Further analysis will be carried out to determine their reasoning in how they narrow down their searches during the query formulation stage to identify specific possible candidate documents, and to then broaden it out to other relevant documents.

  • this line of discussion led us to at least three categories of ‘results’ that a user will / should be interested in: (i) co-borrowing, (ii) co-citations, and (iii) context based tags.
  • this also had implications for the kind of system architecture that would enable this to occur. While we discussed the notion of “fusion”,

it is more likely that we will be needing a database architecture that enables “mapping” and “connecting”, rather than “fusing”.
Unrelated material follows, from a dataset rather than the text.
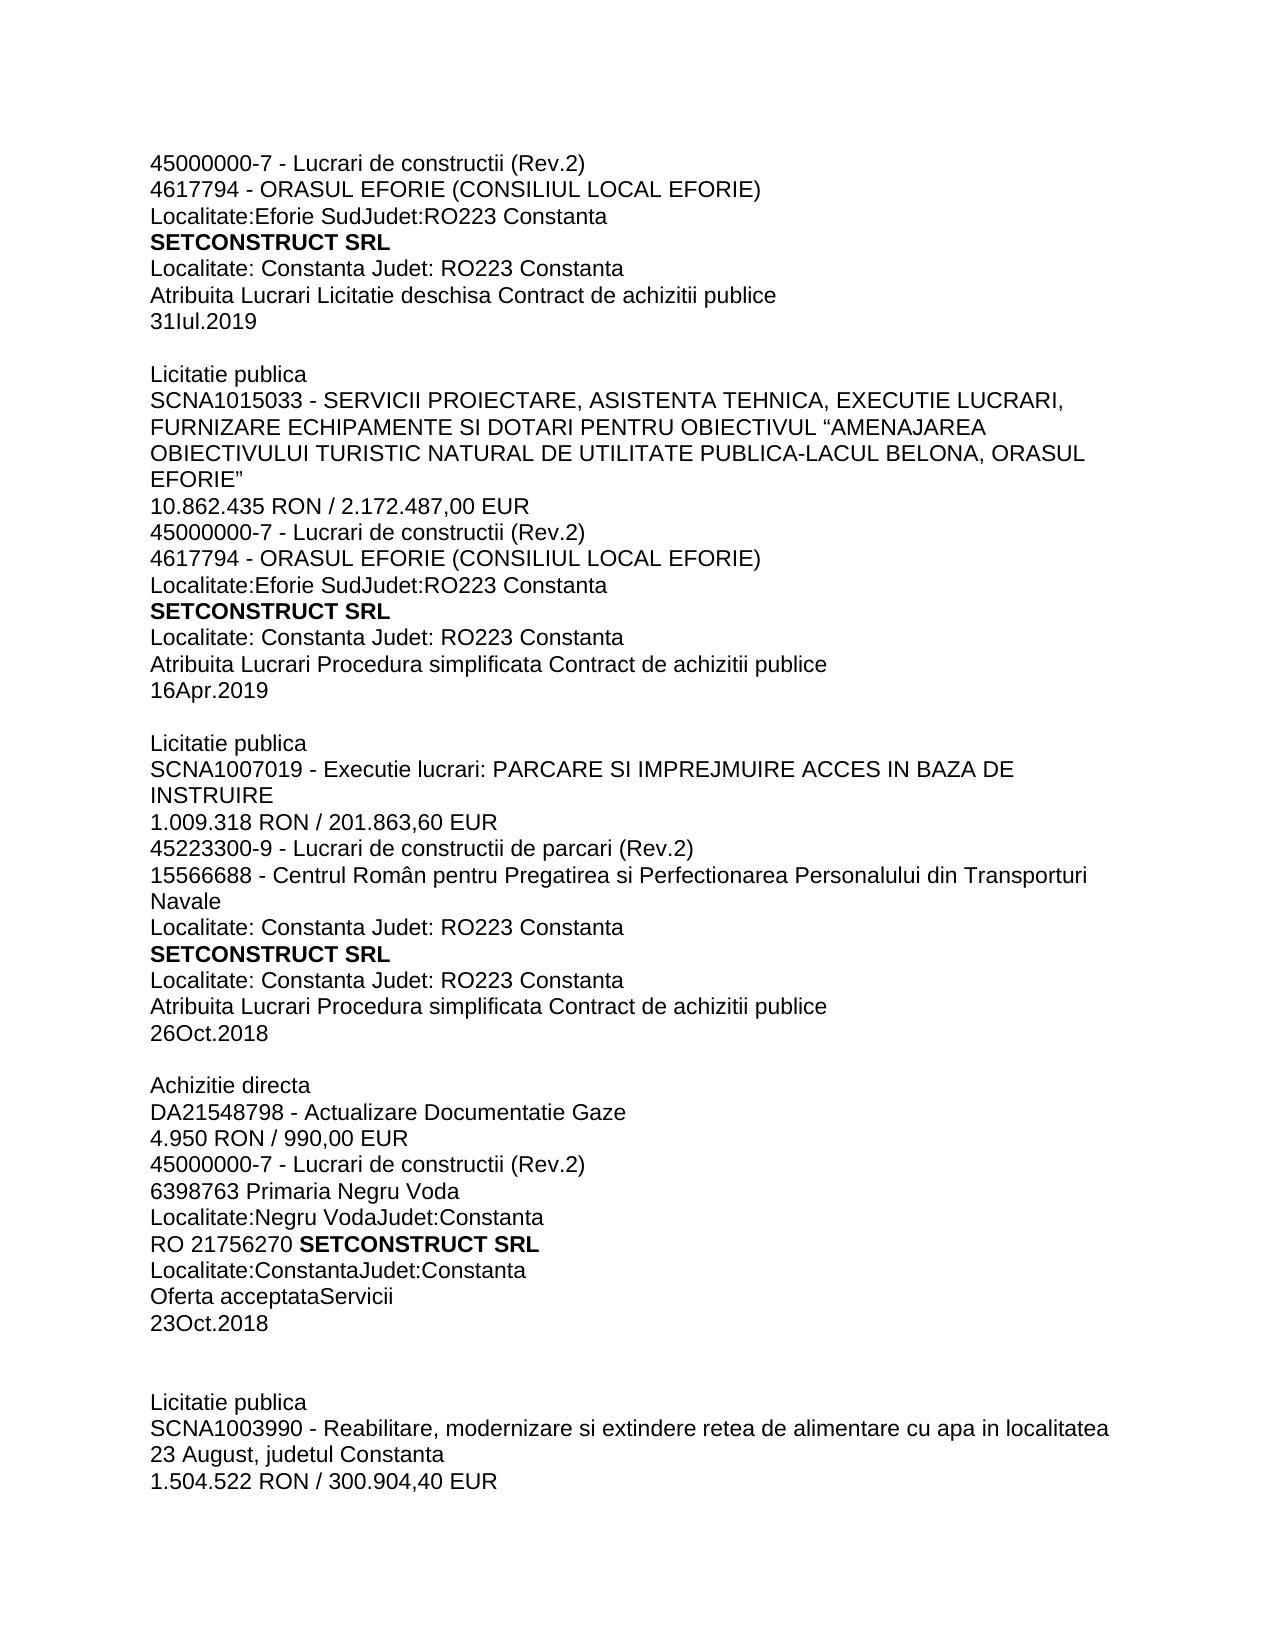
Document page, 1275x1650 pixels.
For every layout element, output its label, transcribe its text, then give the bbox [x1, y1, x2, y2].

  • the lack of ‘spell checker’ or ‘did you mean this …’ in library search systems has quite significant consequences.  Users may type in an incorrectly spelt term assuming it is correct, and as a result, the system responds as perhaps, ‘no books available’ on the (incorrectly spelt) topic, re-directing or diverting the search path of a student or researcher.
  • “time out session” is a problem as when the system times out, it often loses all trace of a search activity.

Some thoughts on searching:

  • what is a ‘powerful’ search term?
  • is there a taxonomy of good / bad search strategies?
  • what makes a good query or search? what are its attributes?
  • useful insight: we should perhaps be asking “What does a better query look like?” and how this can be presented to assist a novice in improving the way they formulate their queries?
  • while others have used “stop words” and other indexing techniques such as TFIDF (Terms Frequency, Inverse Document Frequency) techniques, how to make it meaningful from a user’s perspective?
  • formulating a query requires certain specific knowledge, e.g. structure of the domain, some basic language or knowledge of the domain, and features and functions of the tools available to construct the query.
  • providing a trace or discovery path (“oh, this is where I’ve been”) is useful in helping the user ‘see’ where they’ve been or should have been in their search for information.
  • we need to articulate the assumptions behind user searches, as what seems obvious to a software developer, seem to confuse or is counter-intuitive as far as the user is concerned.